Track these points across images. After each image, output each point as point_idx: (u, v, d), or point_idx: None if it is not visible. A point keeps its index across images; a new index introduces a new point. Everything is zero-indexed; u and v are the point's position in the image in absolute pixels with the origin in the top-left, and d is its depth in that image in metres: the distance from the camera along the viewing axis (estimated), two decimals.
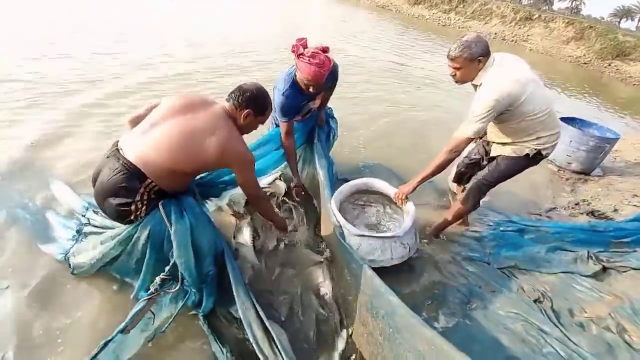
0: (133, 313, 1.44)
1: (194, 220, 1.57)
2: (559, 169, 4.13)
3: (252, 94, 1.61)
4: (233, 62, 5.95)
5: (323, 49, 2.04)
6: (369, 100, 5.38)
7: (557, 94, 8.41)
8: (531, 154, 2.05)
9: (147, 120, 1.54)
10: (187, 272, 1.53)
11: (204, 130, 1.48)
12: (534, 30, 18.64)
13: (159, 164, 1.44)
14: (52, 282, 1.82)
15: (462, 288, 2.20)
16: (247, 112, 1.61)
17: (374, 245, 1.94)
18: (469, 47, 1.83)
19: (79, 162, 2.74)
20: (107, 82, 4.37)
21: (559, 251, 2.59)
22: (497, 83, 1.84)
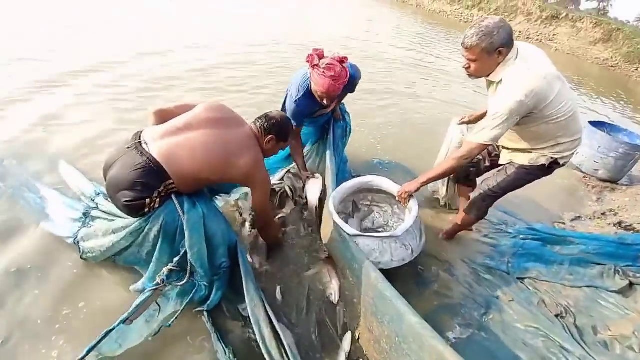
0: (137, 303, 1.39)
1: (206, 210, 1.58)
2: (585, 176, 3.93)
3: (277, 122, 1.72)
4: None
5: (341, 59, 1.94)
6: (387, 95, 5.23)
7: (584, 97, 8.08)
8: (547, 164, 1.81)
9: (180, 120, 1.56)
10: (199, 263, 1.52)
11: (238, 148, 1.57)
12: (561, 29, 17.98)
13: (188, 169, 1.47)
14: (58, 266, 1.80)
15: (479, 298, 2.08)
16: (270, 137, 1.71)
17: (372, 246, 1.81)
18: (489, 34, 1.50)
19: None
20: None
21: (583, 264, 2.44)
22: (522, 80, 1.56)
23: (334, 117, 2.58)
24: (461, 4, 22.27)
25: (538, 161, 1.82)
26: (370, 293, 1.49)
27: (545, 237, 2.60)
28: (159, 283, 1.41)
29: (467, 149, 1.74)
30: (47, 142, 2.72)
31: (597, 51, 16.25)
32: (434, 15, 21.13)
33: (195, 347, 1.56)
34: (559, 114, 1.65)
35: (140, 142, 1.46)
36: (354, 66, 2.24)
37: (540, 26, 18.68)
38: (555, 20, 18.46)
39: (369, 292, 1.50)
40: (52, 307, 1.61)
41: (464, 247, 2.49)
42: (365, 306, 1.56)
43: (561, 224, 2.94)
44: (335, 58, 1.93)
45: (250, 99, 4.14)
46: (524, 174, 1.90)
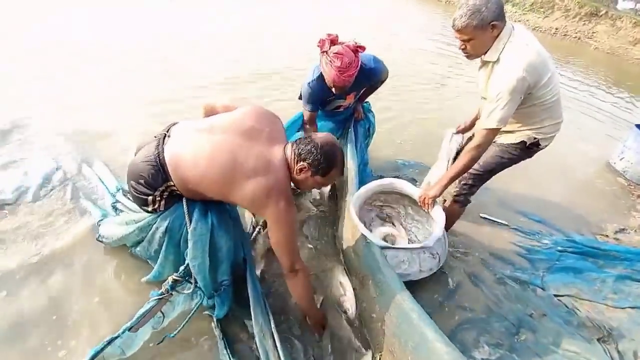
0: (141, 313, 1.34)
1: (216, 222, 1.43)
2: (630, 184, 3.61)
3: (315, 147, 1.34)
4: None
5: (355, 48, 1.77)
6: (412, 94, 5.02)
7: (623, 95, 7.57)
8: (528, 142, 1.77)
9: (207, 121, 1.40)
10: (200, 276, 1.40)
11: (252, 168, 1.26)
12: (600, 27, 17.02)
13: (188, 176, 1.30)
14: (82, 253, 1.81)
15: (510, 315, 1.91)
16: (301, 165, 1.34)
17: (400, 257, 1.69)
18: (478, 11, 1.47)
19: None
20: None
21: (628, 281, 2.21)
22: (520, 55, 1.51)
23: (355, 116, 2.44)
24: None
25: (518, 138, 1.78)
26: (393, 312, 1.36)
27: (586, 250, 2.38)
28: (163, 293, 1.35)
29: (480, 137, 1.67)
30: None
31: (637, 51, 15.32)
32: (453, 8, 20.43)
33: (200, 349, 1.49)
34: (548, 96, 1.63)
35: (166, 134, 1.39)
36: (377, 60, 2.08)
37: (578, 23, 17.75)
38: (594, 17, 17.49)
39: (392, 310, 1.37)
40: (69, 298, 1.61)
41: (493, 256, 2.30)
42: (387, 325, 1.42)
43: (604, 236, 2.68)
44: (349, 46, 1.77)
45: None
46: (505, 152, 1.85)
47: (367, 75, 2.01)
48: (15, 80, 3.36)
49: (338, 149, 1.41)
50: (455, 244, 2.32)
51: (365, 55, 1.95)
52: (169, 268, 1.55)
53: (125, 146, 2.55)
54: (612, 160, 3.92)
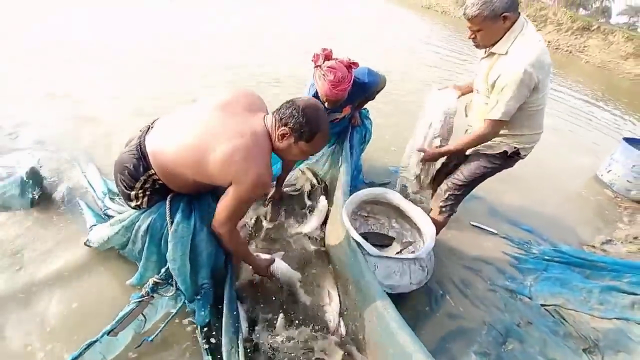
0: (121, 315, 1.31)
1: (199, 225, 1.39)
2: (617, 196, 3.67)
3: (296, 109, 1.24)
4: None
5: (349, 64, 1.79)
6: (406, 100, 5.05)
7: (615, 111, 7.71)
8: (509, 152, 1.78)
9: (190, 106, 1.39)
10: (181, 279, 1.36)
11: (220, 136, 1.18)
12: (591, 41, 17.38)
13: (166, 158, 1.28)
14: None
15: (497, 324, 1.91)
16: (282, 130, 1.26)
17: (393, 267, 1.67)
18: (489, 1, 1.46)
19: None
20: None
21: (614, 292, 2.24)
22: (531, 51, 1.49)
23: (352, 123, 2.45)
24: None
25: (500, 147, 1.79)
26: (374, 319, 1.35)
27: (573, 260, 2.40)
28: (144, 295, 1.32)
29: (486, 127, 1.66)
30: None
31: (628, 66, 15.64)
32: (459, 21, 20.76)
33: (182, 356, 1.45)
34: (536, 103, 1.63)
35: (150, 126, 1.40)
36: (371, 73, 2.10)
37: (570, 37, 18.10)
38: (586, 31, 17.86)
39: (374, 317, 1.36)
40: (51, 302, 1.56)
41: (482, 264, 2.32)
42: (369, 332, 1.41)
43: (591, 247, 2.72)
44: (342, 61, 1.79)
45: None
46: (488, 162, 1.87)
47: (361, 89, 2.03)
48: (13, 79, 3.33)
49: (322, 110, 1.32)
50: (444, 251, 2.32)
51: (360, 69, 1.96)
52: (152, 270, 1.52)
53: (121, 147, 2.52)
54: (599, 172, 3.98)
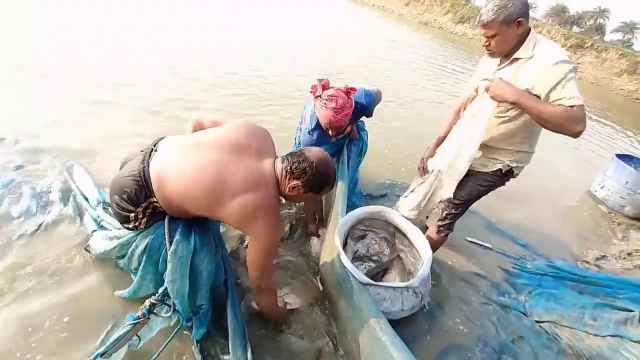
0: (116, 337, 1.28)
1: (199, 244, 1.38)
2: (610, 211, 3.71)
3: (310, 166, 1.30)
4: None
5: (347, 90, 1.83)
6: (404, 113, 5.11)
7: (608, 128, 7.83)
8: (504, 170, 1.80)
9: (199, 135, 1.36)
10: (178, 299, 1.35)
11: (240, 185, 1.22)
12: (585, 58, 17.75)
13: (172, 194, 1.26)
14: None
15: (492, 340, 1.91)
16: (295, 184, 1.31)
17: (383, 294, 1.65)
18: (504, 7, 1.46)
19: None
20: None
21: (608, 308, 2.24)
22: (559, 48, 1.50)
23: (350, 136, 2.48)
24: None
25: (495, 166, 1.82)
26: (367, 335, 1.34)
27: (568, 276, 2.41)
28: (140, 317, 1.30)
29: (577, 112, 1.41)
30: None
31: (621, 82, 15.95)
32: (454, 38, 21.12)
33: None
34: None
35: (153, 149, 1.36)
36: (367, 94, 2.14)
37: None
38: (580, 49, 18.23)
39: (367, 334, 1.35)
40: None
41: (477, 279, 2.32)
42: (363, 349, 1.40)
43: (585, 263, 2.73)
44: (340, 89, 1.83)
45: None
46: (483, 180, 1.89)
47: (360, 111, 2.08)
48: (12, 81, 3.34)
49: (331, 166, 1.38)
50: (440, 266, 2.33)
51: (356, 92, 2.00)
52: (146, 287, 1.51)
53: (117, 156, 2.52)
54: (593, 188, 4.02)
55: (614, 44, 27.66)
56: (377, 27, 16.53)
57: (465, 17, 23.79)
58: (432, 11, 26.88)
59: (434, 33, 20.35)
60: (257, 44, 7.14)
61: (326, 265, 1.85)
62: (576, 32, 31.99)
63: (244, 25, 8.81)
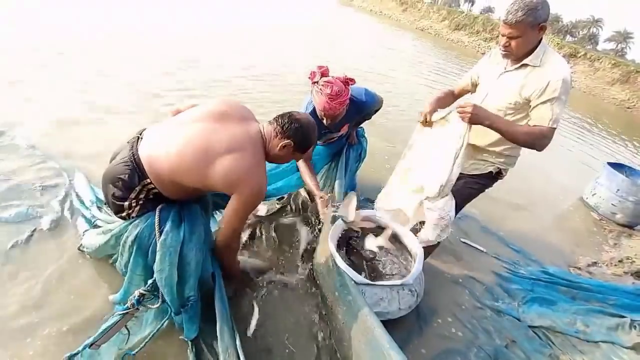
0: (104, 328, 1.28)
1: (188, 234, 1.39)
2: (602, 219, 3.77)
3: (302, 126, 1.43)
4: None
5: (345, 80, 1.84)
6: (403, 118, 5.15)
7: (599, 136, 7.94)
8: (494, 172, 1.86)
9: (181, 115, 1.43)
10: (167, 290, 1.35)
11: (226, 147, 1.27)
12: (578, 67, 17.99)
13: (163, 167, 1.30)
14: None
15: (486, 345, 1.92)
16: (287, 142, 1.41)
17: (380, 294, 1.66)
18: (534, 9, 1.45)
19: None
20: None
21: (600, 314, 2.27)
22: (564, 62, 1.56)
23: (348, 141, 2.49)
24: (479, 35, 22.53)
25: (487, 168, 1.87)
26: (362, 338, 1.35)
27: (560, 282, 2.44)
28: (129, 307, 1.30)
29: (546, 134, 1.56)
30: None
31: (614, 91, 16.19)
32: (451, 44, 21.34)
33: None
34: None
35: (139, 137, 1.40)
36: (368, 93, 2.15)
37: None
38: (573, 58, 18.49)
39: (361, 336, 1.36)
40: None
41: (472, 283, 2.34)
42: (357, 352, 1.41)
43: (577, 269, 2.77)
44: (339, 78, 1.84)
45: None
46: (474, 182, 1.92)
47: (358, 107, 2.07)
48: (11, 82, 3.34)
49: (315, 126, 1.52)
50: (434, 269, 2.35)
51: (357, 88, 2.01)
52: (137, 284, 1.47)
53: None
54: (585, 195, 4.08)
55: (607, 53, 28.16)
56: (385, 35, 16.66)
57: (461, 25, 24.05)
58: (428, 18, 27.16)
59: (431, 39, 20.55)
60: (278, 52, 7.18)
61: (322, 272, 1.85)
62: (569, 42, 32.45)
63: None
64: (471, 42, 22.16)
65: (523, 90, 1.60)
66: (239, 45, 7.09)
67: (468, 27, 23.55)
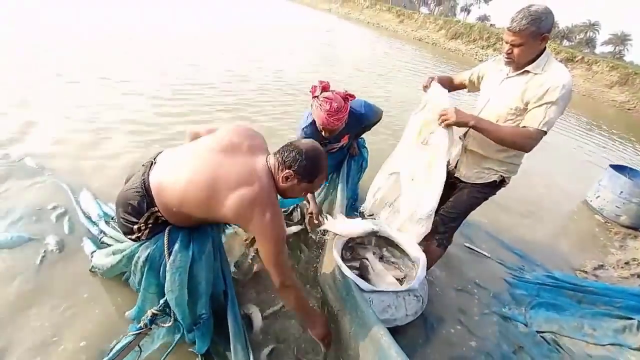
0: (118, 348, 1.31)
1: (198, 254, 1.41)
2: (606, 221, 3.77)
3: (299, 153, 1.34)
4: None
5: (345, 96, 1.90)
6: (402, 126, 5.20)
7: (600, 138, 7.95)
8: (498, 181, 1.87)
9: (193, 143, 1.42)
10: (179, 310, 1.38)
11: (234, 181, 1.24)
12: (576, 71, 18.10)
13: (170, 199, 1.30)
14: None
15: (494, 351, 1.92)
16: (287, 173, 1.34)
17: (387, 301, 1.68)
18: (538, 19, 1.49)
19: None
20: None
21: (607, 317, 2.27)
22: (565, 71, 1.59)
23: (349, 152, 2.54)
24: (476, 43, 22.80)
25: (490, 177, 1.88)
26: (370, 347, 1.36)
27: (566, 286, 2.44)
28: (142, 327, 1.32)
29: (532, 136, 1.61)
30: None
31: (613, 94, 16.25)
32: (449, 53, 21.58)
33: None
34: None
35: (152, 161, 1.41)
36: (367, 105, 2.20)
37: None
38: (570, 62, 18.62)
39: (369, 345, 1.37)
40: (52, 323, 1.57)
41: (478, 289, 2.35)
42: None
43: (583, 272, 2.77)
44: (339, 93, 1.89)
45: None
46: (478, 192, 1.93)
47: (357, 120, 2.12)
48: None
49: (322, 153, 1.42)
50: (439, 276, 2.37)
51: (356, 101, 2.07)
52: (150, 302, 1.50)
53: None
54: (588, 198, 4.09)
55: (605, 57, 28.37)
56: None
57: (458, 34, 24.36)
58: (425, 28, 27.57)
59: (429, 49, 20.79)
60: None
61: (328, 282, 1.87)
62: (566, 46, 32.70)
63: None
64: (468, 50, 22.41)
65: (524, 95, 1.64)
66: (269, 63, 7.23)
67: (465, 36, 23.86)
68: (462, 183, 1.97)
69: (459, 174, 2.00)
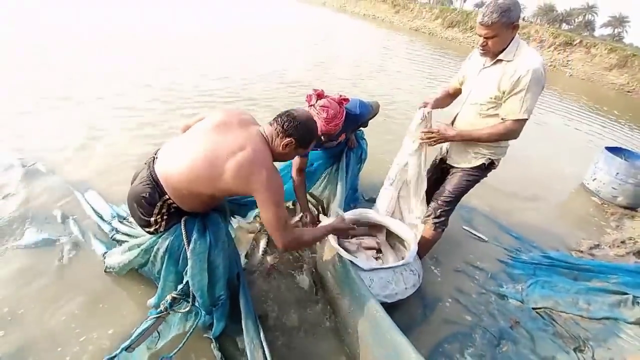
0: (140, 331, 1.39)
1: (214, 240, 1.51)
2: (604, 202, 3.84)
3: (301, 123, 1.46)
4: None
5: (340, 100, 1.96)
6: (403, 116, 5.26)
7: (600, 120, 7.97)
8: (486, 164, 1.96)
9: (189, 132, 1.52)
10: (199, 293, 1.48)
11: (228, 151, 1.34)
12: (574, 55, 18.03)
13: (177, 181, 1.39)
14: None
15: (492, 327, 2.01)
16: (288, 140, 1.45)
17: (386, 277, 1.79)
18: (508, 10, 1.59)
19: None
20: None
21: (602, 293, 2.35)
22: (538, 56, 1.68)
23: (348, 145, 2.60)
24: (473, 31, 22.66)
25: (478, 161, 1.97)
26: (367, 323, 1.46)
27: (562, 264, 2.52)
28: (162, 311, 1.42)
29: (512, 126, 1.76)
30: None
31: (612, 76, 16.20)
32: (446, 42, 21.48)
33: None
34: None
35: (154, 157, 1.51)
36: (362, 105, 2.26)
37: (553, 52, 18.76)
38: (569, 46, 18.53)
39: (367, 322, 1.47)
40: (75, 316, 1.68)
41: (475, 270, 2.44)
42: (362, 337, 1.52)
43: (579, 252, 2.84)
44: (334, 99, 1.95)
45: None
46: (469, 175, 2.03)
47: (354, 120, 2.20)
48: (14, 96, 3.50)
49: (315, 121, 1.59)
50: (436, 257, 2.46)
51: (351, 102, 2.13)
52: (169, 289, 1.59)
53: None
54: (585, 180, 4.15)
55: (604, 39, 28.13)
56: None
57: (455, 22, 24.22)
58: (421, 17, 27.41)
59: (426, 39, 20.69)
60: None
61: (328, 269, 1.95)
62: (565, 30, 32.43)
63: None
64: (465, 38, 22.29)
65: (500, 84, 1.73)
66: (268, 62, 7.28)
67: (461, 24, 23.71)
68: (454, 168, 2.07)
69: (450, 160, 2.09)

What needs to be done
Leaving out the pictures, print each line of the records above from the first up to and including the one that contains "44: (335, 58, 1.93)", exactly as written.

Response
Track these points across images. After each image, output each point as point_idx: (u, v, d), or point_idx: None if it is not visible. A point keeps its index across images; a new index introduces a new point. Everything is zero-indexed; u and v are the point's position in the image in absolute pixels with the origin in the top-left, and d is its depth in that image in metres: the distance from the camera along the viewing axis (estimated), two decimals.
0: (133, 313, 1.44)
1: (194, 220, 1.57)
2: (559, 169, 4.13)
3: (252, 94, 1.61)
4: (233, 62, 5.95)
5: (323, 49, 2.04)
6: (369, 100, 5.38)
7: (557, 94, 8.41)
8: (531, 154, 2.05)
9: (147, 120, 1.54)
10: (187, 272, 1.53)
11: (204, 130, 1.48)
12: (534, 30, 18.64)
13: (159, 164, 1.44)
14: (52, 282, 1.82)
15: (462, 288, 2.20)
16: (247, 112, 1.61)
17: (374, 245, 1.94)
18: (469, 47, 1.83)
19: (79, 162, 2.74)
20: (107, 82, 4.37)
21: (559, 251, 2.59)
22: (497, 83, 1.84)
0: (137, 303, 1.39)
1: (206, 210, 1.58)
2: (585, 176, 3.93)
3: (277, 122, 1.72)
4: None
5: (341, 59, 1.94)
6: (387, 95, 5.23)
7: (584, 97, 8.08)
8: (547, 164, 1.81)
9: (180, 120, 1.56)
10: (199, 263, 1.52)
11: (238, 148, 1.57)
12: (561, 29, 17.98)
13: (188, 169, 1.47)
14: (58, 266, 1.80)
15: (479, 298, 2.08)
16: (270, 137, 1.71)
17: (372, 246, 1.81)
18: (489, 34, 1.50)
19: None
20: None
21: (583, 264, 2.44)
22: (522, 80, 1.56)
23: (334, 117, 2.58)
24: (461, 4, 22.27)
25: (538, 161, 1.82)
26: (370, 293, 1.49)
27: (545, 237, 2.60)
28: (159, 283, 1.41)
29: (467, 149, 1.74)
30: (47, 142, 2.72)
31: (597, 51, 16.25)
32: (434, 15, 21.13)
33: (195, 347, 1.56)
34: (559, 114, 1.65)
35: (140, 142, 1.46)
36: (354, 66, 2.24)
37: (540, 26, 18.68)
38: (555, 20, 18.46)
39: (369, 292, 1.50)
40: (52, 307, 1.61)
41: (464, 247, 2.49)
42: (365, 306, 1.56)
43: (561, 224, 2.94)
44: (335, 58, 1.93)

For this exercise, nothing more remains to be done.